You mention "a strategy that has NO variables/parameters at all." If this was the first and only strategy you have ever tested, and it performs well, I say congratulations, you may just have something wonderful.
If your "NO variables/parameters at all" strategy is your second, third, etc. attempt, then you have optimized to a degree - it just doesn't look or feel like a traditional backtest optimization.
I was particularly speaking about very simple strategies, like (for example): buy at "x" fib extension bkout and exit at the end of day.
I don't have enough of data to demonstrate this (so I might be wrong), but in some cases, when you take a very simple strategy as it is, it seems to work beautifully for a specific market (and probably only for that one). And even if you would like to optimize and apply a WFO on it... what kind of parameters are you supposed to submit to the testing engine?
As for the specific case I mentioned above: you may think of the "x" variable as a parameter (to be optimized), or simply use one the fib levels like it is usually understood and used by hundreds of traders (and I personally wouldn't think of an optimization for that).
If I thought an entry which had no parameters was valid, I might look at different exits which did have parameters, or maybe only take the entry under certain market conditions (bear, bull, flat, volatile, rangebound, etc).
Sometime when you see an indicator work superbly for a short time, it may just be random chance, or a cherry picked example. I love vendors who sell such indicators, because they look like the Holy Grail, based on their example cases. But when put to the test, most indicators are only accurate about 50% of the time. At least in my tests!
Can I ask you why you are asking this question? Do you fully understand the NT WFO procedure and all the related stuff that comes with it?
I find myself in a very similar predicament to you with a strategy I have been working on for a long time. My strategy is purely intraday. I have just let it run and run on various instruments for weeks and it seems to do what it says on the tin. I have not used the WFO (yet) and I admit that while I do understand in sample/out of sample testing concept, I dont fully understand the exact NT WFO process/procedure myself. Need to get my head around that though because everyone seems to say its a must for any auto strat.
PM me if you wish but either way i would be very interested in more of your thoughts on this..
You're absolutely right, but this is not always the case. I'm speaking about strategies tested on a 10-12year base, 5min charts, thousands of trades. The accuracy should not be in question.
Also, an objection to your point: adding conditions (like exit rules and so on) wouldn't also mean adding complexities and then decrease the degree of freedom of the overall system?

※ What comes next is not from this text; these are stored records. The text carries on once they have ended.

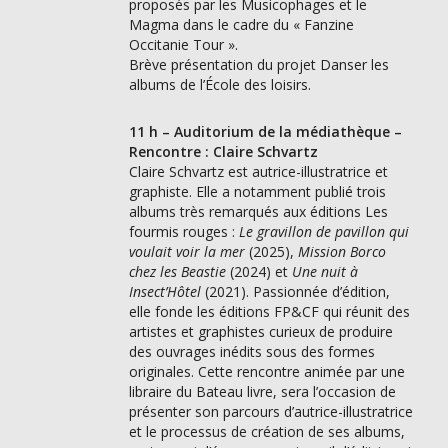
proposés par les Musicophages et le
Magma dans le cadre du « Fanzine
Occitanie Tour ».
Brève présentation du projet Danser les
albums de l’École des loisirs.
11 h – Auditorium de la médiathèque –
Rencontre : Claire Schvartz
Claire Schvartz est autrice-illustratrice et
graphiste. Elle a notamment publié trois
albums très remarqués aux éditions Les
fourmis rouges :
Le gravillon de pavillon qui
voulait voir la mer
(2025),
Mission Borco
chez les Beastie
(2024) et
Une nuit à
Insect’Hôtel
(2021). Passionnée d’édition,
elle fonde les éditions FP&CF qui réunit des
artistes et graphistes curieux de produire
des ouvrages inédits sous des formes
originales. Cette rencontre animée par une
libraire du Bateau livre, sera l’occasion de
présenter son parcours d’autrice-illustratrice
et le processus de création de ses albums,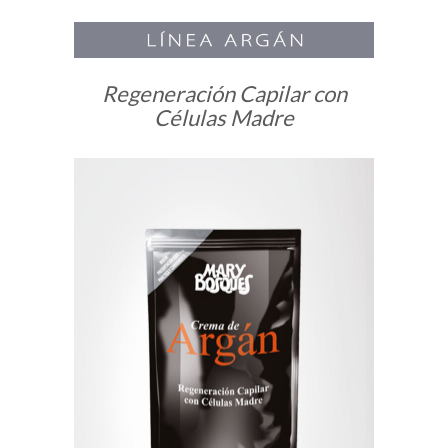
Regeneración Capilar con
Células Madre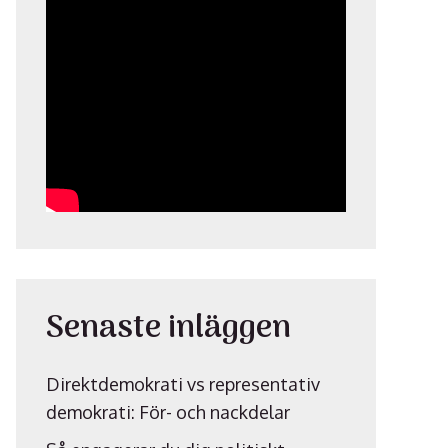
Senaste inläggen
Direktdemokrati vs representativ
demokrati: För- och nackdelar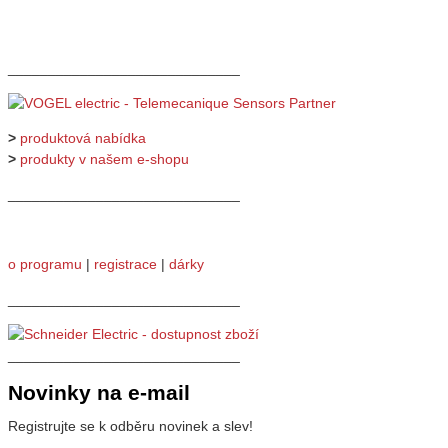
_____________________________
>
produktová nabídka
>
produkty v našem e-shopu
_____________________________
o programu
|
registrace
|
dárky
_____________________________
_____________________________
Novinky na e-mail
Registrujte se k odběru novinek a slev!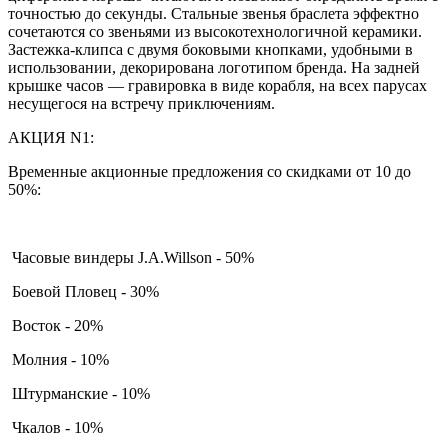
точностью до секунды. Стальные звенья браслета эффектно
сочетаются со звеньями из высокотехнологичной керамики.
Застежка-клипса с двумя боковыми кнопками, удобными в
использовании, декорирована логотипом бренда. На задней
крышке часов — гравировка в виде корабля, на всех парусах
несущегося на встречу приключениям.
АКЦИЯ N1:
Временные акционные предложения со скидками от 10 до
50%:
Часовые виндеры J.A.Willson - 50%
Боевой Пловец - 30%
Восток - 20%
Молния - 10%
Штурманские - 10%
Чкалов - 10%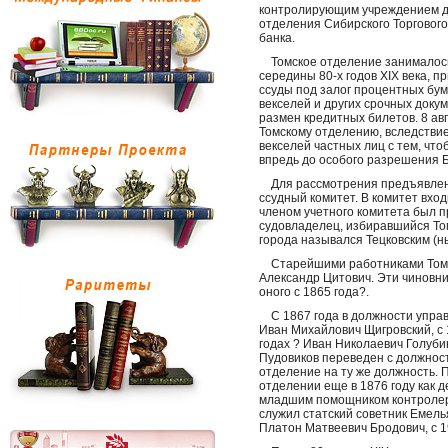
контролирующим учреждением дл
отделения Сибирского Торгового
банка.
Томское отделение занималось
середины 80-х годов XIX века, 
ссуды под залог процентных бум
векселей и других срочных докум
размен кредитных билетов. 8 ав
Томскому отделению, вследствие
векселей частных лиц с тем, чт
впредь до особого разрешения 
Для рассмотрения предъявленны
ссудный комитет. В комитет вход
членом учетного комитета был 
судовладелец, избиравшийся То
города назывался Тецковским (
Старейшими работниками Томско
Александр Цитович. Эти чиновни
оного с 1865 года?.
С 1867 года в должности упра
Иван Михайлович Щигровский, с 
годах ? Иван Николаевич Голуби
Пудовиков переведен с должнос
отделение на ту же должность. 
отделении еще в 1876 году как 
младшим помощником контролер
служил статский советник Емелья
Платон Матвеевич Бродович, с 1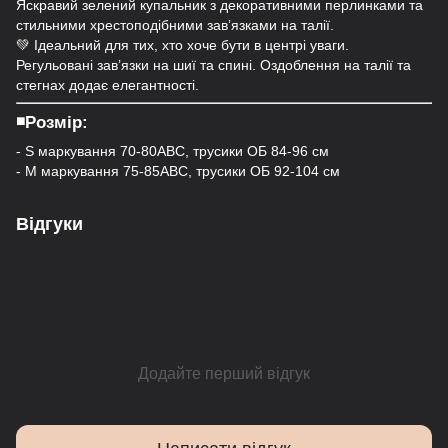
Яскравий зелений купальник з декоративними перлинками та
стильними хрестоподібними зав’язками на талії.
💚 Ідеальний для тих, хто хоче бути в центрі уваги.
Регульовані зав’язки на шиї та спині. Оздоблення на талії та
стегнах додає елегантності.
◾️Розмір:
- S маркування 70-80АВС, трусики ОБ 84-96 см
- M маркування 75-85АВС, трусики ОБ 92-104 см
Відгуки
Додайте перший відгук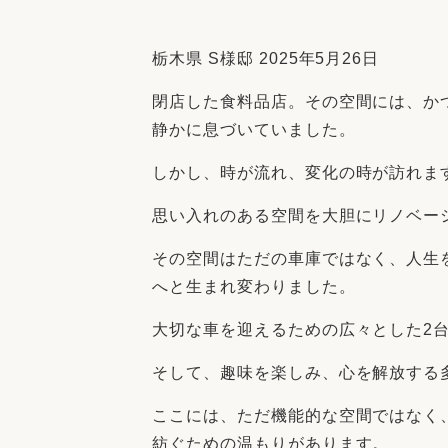
収納
デザイン
趣味を楽しむ
ペットと
栃木県 S様邸 2025年5月26日
リフォームコンシェルジュ®
閉店した食料品店。その空間には、か
お客さまの声
静かに息づいていました。
しかし、時が流れ、変化の時が訪れま
思い入れのある空間を大胆にリノベー
中古物件探しから性能向上リフォームを
その空間はただの車庫ではなく、人生
ストップ
へと生まれ変わりました。
大切な車を迎えるための広々とした2
そして、趣味を楽しみ、心を解放する
ここには、ただ機能的な空間ではなく
紡ぐための温もりがあります。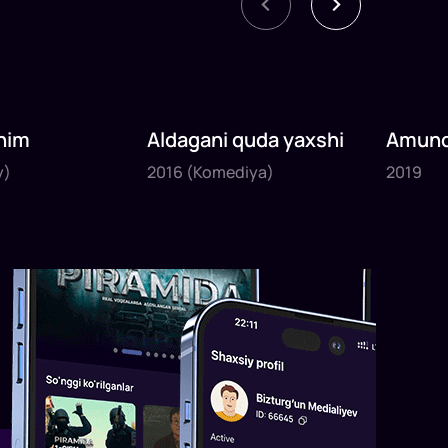
nim
Aldagani quda yaxshi
Amund
2016
2019
sayyoh
y)
2016
(Komediya)
2019
1
x
82
daq
.
1
x
120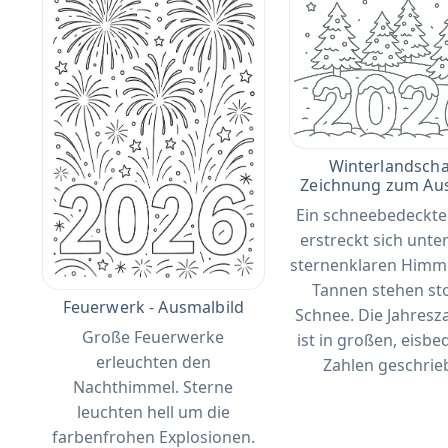
Winterlandschaf
Zeichnung zum Au
Ein schneebedeckte
erstreckt sich unte
sternenklaren Himm
Tannen stehen sto
Feuerwerk - Ausmalbild
Schnee. Die Jahresz
Große Feuerwerke
ist in großen, eisb
erleuchten den
Zahlen geschrie
Nachthimmel. Sterne
leuchten hell um die
farbenfrohen Explosionen.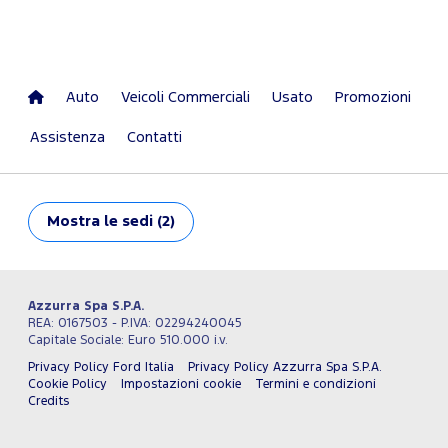
Auto
Veicoli Commerciali
Usato
Promozioni
Assistenza
Contatti
Mostra
le sedi (2)
Azzurra Spa S.P.A.
REA: 0167503 - P.IVA: 02294240045
Capitale Sociale: Euro 510.000 i.v.
Privacy Policy Ford Italia
Privacy Policy Azzurra Spa S.P.A.
Cookie Policy
Impostazioni cookie
Termini e condizioni
Credits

Yes, I think I understand the WFO process, even though I use it on TradeStation (and not on NT).
The point in my question is: is there any reason (or added value) in adding complexity to a strategy that seems to already work on its own? What's the meaning in adding a parameter, just to make the WFO process run in a meaningful way?
I do think that WFO is a tool, and not a goal in itself.
Also (my impression, but this is exactly what I'm asking your opinion about), I suspect that some unchanging (or randomly changing) market conditions don't require any specific optimization. By applying a WFO in cases like that, you would probably insist on tracking a market adaptation that doesn't really exist. The final outcome would risk to be unrelated to the real reasons that make your stategy work. This is really dangerous: your stategy may produce random results, for better or worse, but definitely out of control.
In my opinion, one of the best books related to the subject is Jaekle - Tomasini, Trading Systems. A new approach to system development and portfolio optimization.
The authors give special emphasis to the fact that in a robust system for every single out-of-sample period the suggested parameters don't change a lot, i.e. their change from one period to the one that follows is smooth and very often it's very small.